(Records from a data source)
>>>>>

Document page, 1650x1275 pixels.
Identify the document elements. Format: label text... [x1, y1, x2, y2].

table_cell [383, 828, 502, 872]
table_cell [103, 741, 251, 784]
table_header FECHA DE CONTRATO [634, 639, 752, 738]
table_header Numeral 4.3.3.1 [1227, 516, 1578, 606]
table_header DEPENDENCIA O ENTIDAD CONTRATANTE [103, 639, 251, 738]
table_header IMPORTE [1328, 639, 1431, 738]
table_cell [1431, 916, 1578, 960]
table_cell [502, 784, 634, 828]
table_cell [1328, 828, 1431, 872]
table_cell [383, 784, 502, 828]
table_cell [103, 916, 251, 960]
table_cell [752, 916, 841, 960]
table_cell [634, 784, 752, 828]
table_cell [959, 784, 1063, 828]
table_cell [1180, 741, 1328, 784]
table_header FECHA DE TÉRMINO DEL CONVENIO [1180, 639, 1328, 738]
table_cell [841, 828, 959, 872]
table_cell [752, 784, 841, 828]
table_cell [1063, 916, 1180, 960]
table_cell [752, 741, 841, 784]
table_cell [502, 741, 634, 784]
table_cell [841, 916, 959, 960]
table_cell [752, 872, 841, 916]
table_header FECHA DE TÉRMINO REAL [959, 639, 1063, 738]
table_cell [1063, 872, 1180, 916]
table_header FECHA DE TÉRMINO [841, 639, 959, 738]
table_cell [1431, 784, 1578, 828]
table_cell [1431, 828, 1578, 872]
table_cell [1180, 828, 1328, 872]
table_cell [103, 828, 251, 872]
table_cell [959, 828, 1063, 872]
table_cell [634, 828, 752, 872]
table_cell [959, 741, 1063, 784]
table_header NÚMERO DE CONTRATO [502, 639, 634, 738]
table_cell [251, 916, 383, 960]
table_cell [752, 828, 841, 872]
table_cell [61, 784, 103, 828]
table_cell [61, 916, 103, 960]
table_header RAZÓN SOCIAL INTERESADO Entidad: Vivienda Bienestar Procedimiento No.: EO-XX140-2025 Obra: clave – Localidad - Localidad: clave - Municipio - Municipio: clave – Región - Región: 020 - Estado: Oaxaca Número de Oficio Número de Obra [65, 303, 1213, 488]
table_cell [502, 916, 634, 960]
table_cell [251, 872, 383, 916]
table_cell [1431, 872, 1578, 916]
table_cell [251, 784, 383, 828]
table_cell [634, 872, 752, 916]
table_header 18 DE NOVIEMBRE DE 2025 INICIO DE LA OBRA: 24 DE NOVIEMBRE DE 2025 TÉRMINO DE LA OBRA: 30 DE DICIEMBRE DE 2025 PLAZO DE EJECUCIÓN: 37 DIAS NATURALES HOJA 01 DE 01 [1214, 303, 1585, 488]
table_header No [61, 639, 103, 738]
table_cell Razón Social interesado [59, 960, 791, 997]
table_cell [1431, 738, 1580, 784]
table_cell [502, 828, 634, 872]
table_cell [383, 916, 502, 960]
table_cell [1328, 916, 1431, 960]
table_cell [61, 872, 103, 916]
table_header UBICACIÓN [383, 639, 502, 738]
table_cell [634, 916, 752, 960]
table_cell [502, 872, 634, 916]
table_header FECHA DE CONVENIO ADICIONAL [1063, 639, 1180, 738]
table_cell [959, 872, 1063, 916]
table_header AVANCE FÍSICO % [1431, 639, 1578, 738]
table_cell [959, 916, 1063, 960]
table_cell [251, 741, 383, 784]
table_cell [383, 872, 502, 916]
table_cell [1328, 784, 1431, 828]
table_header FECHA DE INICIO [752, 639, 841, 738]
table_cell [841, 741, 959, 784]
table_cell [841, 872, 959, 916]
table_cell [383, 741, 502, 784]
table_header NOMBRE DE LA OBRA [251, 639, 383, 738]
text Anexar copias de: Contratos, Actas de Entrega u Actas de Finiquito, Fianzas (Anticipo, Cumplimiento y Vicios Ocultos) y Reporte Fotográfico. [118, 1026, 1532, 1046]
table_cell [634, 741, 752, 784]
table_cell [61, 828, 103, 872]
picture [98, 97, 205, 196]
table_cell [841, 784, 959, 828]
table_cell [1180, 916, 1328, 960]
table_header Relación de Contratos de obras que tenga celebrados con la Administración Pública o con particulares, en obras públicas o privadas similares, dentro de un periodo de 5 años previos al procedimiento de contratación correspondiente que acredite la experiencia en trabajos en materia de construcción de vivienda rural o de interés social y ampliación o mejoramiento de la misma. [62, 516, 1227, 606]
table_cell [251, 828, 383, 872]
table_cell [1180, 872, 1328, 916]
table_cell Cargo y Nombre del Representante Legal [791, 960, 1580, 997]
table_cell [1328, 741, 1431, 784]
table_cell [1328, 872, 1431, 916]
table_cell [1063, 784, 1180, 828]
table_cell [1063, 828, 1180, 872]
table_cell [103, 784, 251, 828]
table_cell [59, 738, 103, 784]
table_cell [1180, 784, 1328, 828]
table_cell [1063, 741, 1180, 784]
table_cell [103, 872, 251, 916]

<<<<<

Exercise prompt »
Once you have read the records, repeat them all exactly.

Answer section »
Document page, 1650x1275 pixels.
Identify the document elements. Format: label text... [x1, y1, x2, y2].

table_cell [383, 828, 502, 872]
table_cell [103, 741, 251, 784]
table_header FECHA DE CONTRATO [634, 639, 752, 738]
table_header Numeral 4.3.3.1 [1227, 516, 1578, 606]
table_header DEPENDENCIA O ENTIDAD CONTRATANTE [103, 639, 251, 738]
table_header IMPORTE [1328, 639, 1431, 738]
table_cell [1431, 916, 1578, 960]
table_cell [502, 784, 634, 828]
table_cell [1328, 828, 1431, 872]
table_cell [383, 784, 502, 828]
table_cell [103, 916, 251, 960]
table_cell [752, 916, 841, 960]
table_cell [634, 784, 752, 828]
table_cell [959, 784, 1063, 828]
table_cell [1180, 741, 1328, 784]
table_header FECHA DE TÉRMINO DEL CONVENIO [1180, 639, 1328, 738]
table_cell [841, 828, 959, 872]
table_cell [752, 784, 841, 828]
table_cell [1063, 916, 1180, 960]
table_cell [752, 741, 841, 784]
table_cell [502, 741, 634, 784]
table_cell [841, 916, 959, 960]
table_cell [752, 872, 841, 916]
table_header FECHA DE TÉRMINO REAL [959, 639, 1063, 738]
table_cell [1063, 872, 1180, 916]
table_header FECHA DE TÉRMINO [841, 639, 959, 738]
table_cell [1431, 784, 1578, 828]
table_cell [1431, 828, 1578, 872]
table_cell [1180, 828, 1328, 872]
table_cell [103, 828, 251, 872]
table_cell [959, 828, 1063, 872]
table_cell [634, 828, 752, 872]
table_cell [959, 741, 1063, 784]
table_header NÚMERO DE CONTRATO [502, 639, 634, 738]
table_cell [251, 916, 383, 960]
table_cell [752, 828, 841, 872]
table_cell [61, 784, 103, 828]
table_cell [61, 916, 103, 960]
table_header RAZÓN SOCIAL INTERESADO Entidad: Vivienda Bienestar Procedimiento No.: EO-XX140-2025 Obra: clave – Localidad - Localidad: clave - Municipio - Municipio: clave – Región - Región: 020 - Estado: Oaxaca Número de Oficio Número de Obra [65, 303, 1213, 488]
table_cell [502, 916, 634, 960]
table_cell [251, 872, 383, 916]
table_cell [1431, 872, 1578, 916]
table_cell [251, 784, 383, 828]
table_cell [634, 872, 752, 916]
table_header 18 DE NOVIEMBRE DE 2025 INICIO DE LA OBRA: 24 DE NOVIEMBRE DE 2025 TÉRMINO DE LA OBRA: 30 DE DICIEMBRE DE 2025 PLAZO DE EJECUCIÓN: 37 DIAS NATURALES HOJA 01 DE 01 [1214, 303, 1585, 488]
table_header No [61, 639, 103, 738]
table_cell Razón Social interesado [59, 960, 791, 997]
table_cell [1431, 738, 1580, 784]
table_cell [502, 828, 634, 872]
table_cell [383, 916, 502, 960]
table_cell [1328, 916, 1431, 960]
table_cell [61, 872, 103, 916]
table_header UBICACIÓN [383, 639, 502, 738]
table_cell [634, 916, 752, 960]
table_cell [502, 872, 634, 916]
table_header FECHA DE CONVENIO ADICIONAL [1063, 639, 1180, 738]
table_cell [959, 872, 1063, 916]
table_header AVANCE FÍSICO % [1431, 639, 1578, 738]
table_cell [959, 916, 1063, 960]
table_cell [251, 741, 383, 784]
table_cell [383, 872, 502, 916]
table_cell [1328, 784, 1431, 828]
table_header FECHA DE INICIO [752, 639, 841, 738]
table_cell [841, 741, 959, 784]
table_cell [841, 872, 959, 916]
table_cell [383, 741, 502, 784]
table_header NOMBRE DE LA OBRA [251, 639, 383, 738]
text Anexar copias de: Contratos, Actas de Entrega u Actas de Finiquito, Fianzas (Anticipo, Cumplimiento y Vicios Ocultos) y Reporte Fotográfico. [118, 1026, 1532, 1046]
table_cell [634, 741, 752, 784]
table_cell [61, 828, 103, 872]
picture [98, 97, 205, 196]
table_cell [841, 784, 959, 828]
table_cell [1180, 916, 1328, 960]
table_header Relación de Contratos de obras que tenga celebrados con la Administración Pública o con particulares, en obras públicas o privadas similares, dentro de un periodo de 5 años previos al procedimiento de contratación correspondiente que acredite la experiencia en trabajos en materia de construcción de vivienda rural o de interés social y ampliación o mejoramiento de la misma. [62, 516, 1227, 606]
table_cell [251, 828, 383, 872]
table_cell [1180, 872, 1328, 916]
table_cell Cargo y Nombre del Representante Legal [791, 960, 1580, 997]
table_cell [1328, 741, 1431, 784]
table_cell [1328, 872, 1431, 916]
table_cell [1063, 784, 1180, 828]
table_cell [1063, 828, 1180, 872]
table_cell [103, 784, 251, 828]
table_cell [59, 738, 103, 784]
table_cell [1180, 784, 1328, 828]
table_cell [1063, 741, 1180, 784]
table_cell [103, 872, 251, 916]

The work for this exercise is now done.